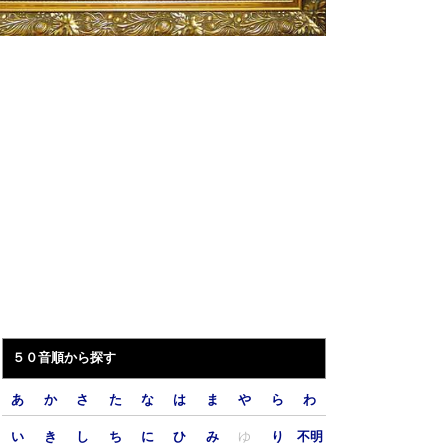
５０音順から探す
あ
か
さ
た
な
は
ま
や
ら
わ
い
き
し
ち
に
ひ
み
ゆ
り
不明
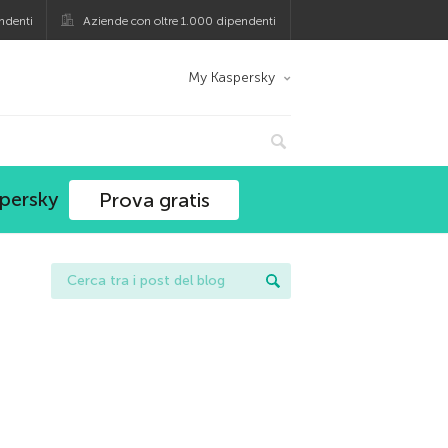
ndenti
Aziende con oltre 1.000 dipendenti
My Kaspersky
spersky
Prova gratis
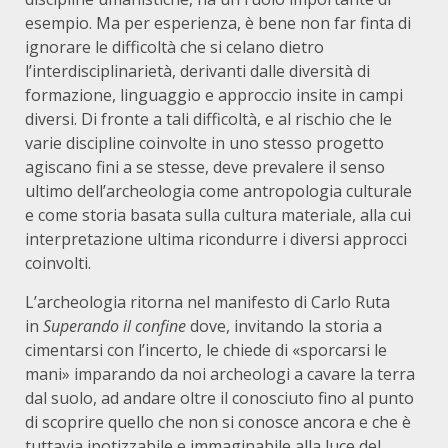
esempio. Ma per esperienza, è bene non far finta di
ignorare le difficoltà che si celano dietro
l’interdisciplinarietà, derivanti dalle diversità di
formazione, linguaggio e approccio insite in campi
diversi. Di fronte a tali difficoltà, e al rischio che le
varie discipline coinvolte in uno stesso progetto
agiscano fini a se stesse, deve prevalere il senso
ultimo dell’archeologia come antropologia culturale
e come storia basata sulla cultura materiale, alla cui
interpretazione ultima ricondurre i diversi approcci
coinvolti.
L’archeologia ritorna nel manifesto di Carlo Ruta
in
Superando il confine
dove, invitando la storia a
cimentarsi con l’incerto, le chiede di «sporcarsi le
mani» imparando da noi archeologi a cavare la terra
dal suolo, ad andare oltre il conosciuto fino al punto
di scoprire quello che non si conosce ancora e che è
tuttavia ipotizzabile e immaginabile alla luce del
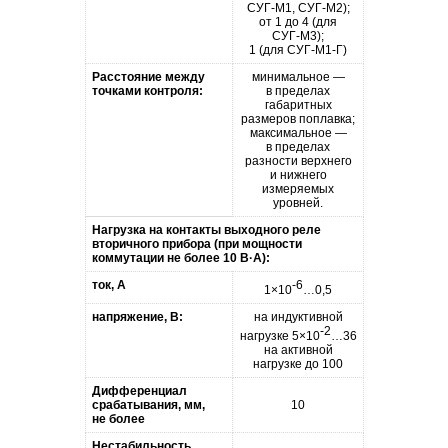
СУГ-М1
,
СУГ-М2
);
от 1 до 4 (для
СУГ-М3
);
1 (для
СУГ-М1-Г
)
Расстояние между
минимальное —
точками контроля:
в пределах
габаритных
размеров поплавка;
максимальное —
в пределах
разности верхнего
и нижнего
измеряемых
уровней.
Нагрузка на контакты выходного реле
вторичного прибора (при мощности
коммутации не более 10 В·А):
ток, А
-6
1×10
…0,5
напряжение, В:
на индуктивной
-2
нагрузке 5×10
…36
на активной
нагрузке до 100
Дифференциал
срабатывания, мм,
10
не более
Нестабильность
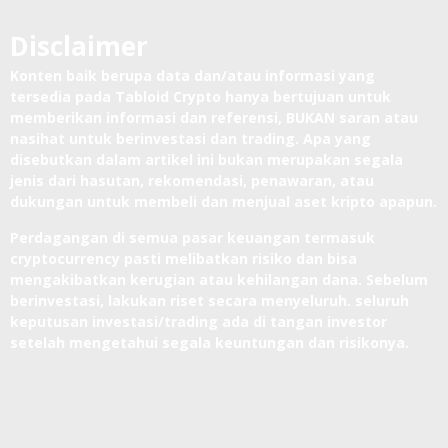
Disclaimer
Konten baik berupa data dan/atau informasi yang
tersedia pada Tabloid Crypto hanya bertujuan untuk
memberikan informasi dan referensi, BUKAN saran atau
nasihat untuk berinvestasi dan trading. Apa yang
disebutkan dalam artikel ini bukan merupakan segala
jenis dari hasutan, rekomendasi, penawaran, atau
dukungan untuk membeli dan menjual aset kripto apapun.
Perdagangan di semua pasar keuangan termasuk
cryptocurrency pasti melibatkan risiko dan bisa
mengakibatkan kerugian atau kehilangan dana. Sebelum
berinvestasi, lakukan riset secara menyeluruh. seluruh
keputusan investasi/trading ada di tangan investor
setelah mengetahui segala keuntungan dan risikonya.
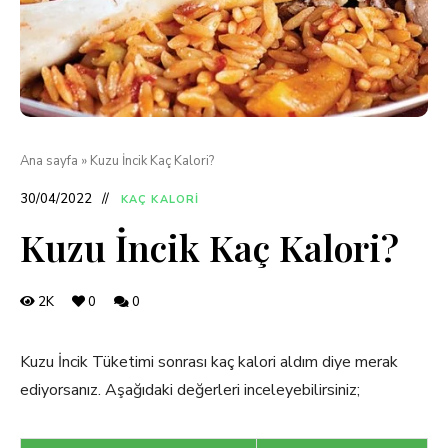
Ana sayfa
»
Kuzu İncik Kaç Kalori?
30/04/2022
KAÇ KALORI
Kuzu İncik Kaç Kalori?
2K
0
0
Kuzu İncik Tüketimi sonrası kaç kalori aldım diye merak
ediyorsanız. Aşağıdaki değerleri inceleyebilirsiniz;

What the task requires =>
If a line holds a picture, skip the picture and transcribe the rest of the material exactly.

Task result =>
５０音順から探す
あ
か
さ
た
な
は
ま
や
ら
わ
い
き
し
ち
に
ひ
み
ゆ
り
不明
ndenti
Aziende con oltre 1.000 dipendenti
My Kaspersky
spersky
Prova gratis
esempio. Ma per esperienza, è bene non far finta di
ignorare le difficoltà che si celano dietro
l’interdisciplinarietà, derivanti dalle diversità di
formazione, linguaggio e approccio insite in campi
diversi. Di fronte a tali difficoltà, e al rischio che le
varie discipline coinvolte in uno stesso progetto
agiscano fini a se stesse, deve prevalere il senso
ultimo dell’archeologia come antropologia culturale
e come storia basata sulla cultura materiale, alla cui
interpretazione ultima ricondurre i diversi approcci
coinvolti.
L’archeologia ritorna nel manifesto di Carlo Ruta
in
Superando il confine
dove, invitando la storia a
cimentarsi con l’incerto, le chiede di «sporcarsi le
mani» imparando da noi archeologi a cavare la terra
dal suolo, ad andare oltre il conosciuto fino al punto
di scoprire quello che non si conosce ancora e che è
tuttavia ipotizzabile e immaginabile alla luce del
СУГ-М1
,
СУГ-М2
);
от 1 до 4 (для
СУГ-М3
);
1 (для
СУГ-М1-Г
)
Расстояние между
минимальное —
точками контроля:
в пределах
габаритных
размеров поплавка;
максимальное —
в пределах
разности верхнего
и нижнего
измеряемых
уровней.
Нагрузка на контакты выходного реле
вторичного прибора (при мощности
коммутации не более 10 В·А):
ток, А
-6
1×10
…0,5
напряжение, В:
на индуктивной
-2
нагрузке 5×10
…36
на активной
нагрузке до 100
Дифференциал
срабатывания, мм,
10
не более
Нестабильность
Disclaimer
Konten baik berupa data dan/atau informasi yang
tersedia pada Tabloid Crypto hanya bertujuan untuk
memberikan informasi dan referensi, BUKAN saran atau
nasihat untuk berinvestasi dan trading. Apa yang
disebutkan dalam artikel ini bukan merupakan segala
jenis dari hasutan, rekomendasi, penawaran, atau
dukungan untuk membeli dan menjual aset kripto apapun.
Perdagangan di semua pasar keuangan termasuk
cryptocurrency pasti melibatkan risiko dan bisa
mengakibatkan kerugian atau kehilangan dana. Sebelum
berinvestasi, lakukan riset secara menyeluruh. seluruh
keputusan investasi/trading ada di tangan investor
setelah mengetahui segala keuntungan dan risikonya.
Ana sayfa
»
Kuzu İncik Kaç Kalori?
30/04/2022
KAÇ KALORI
Kuzu İncik Kaç Kalori?
2K
0
0
Kuzu İncik Tüketimi sonrası kaç kalori aldım diye merak
ediyorsanız. Aşağıdaki değerleri inceleyebilirsiniz;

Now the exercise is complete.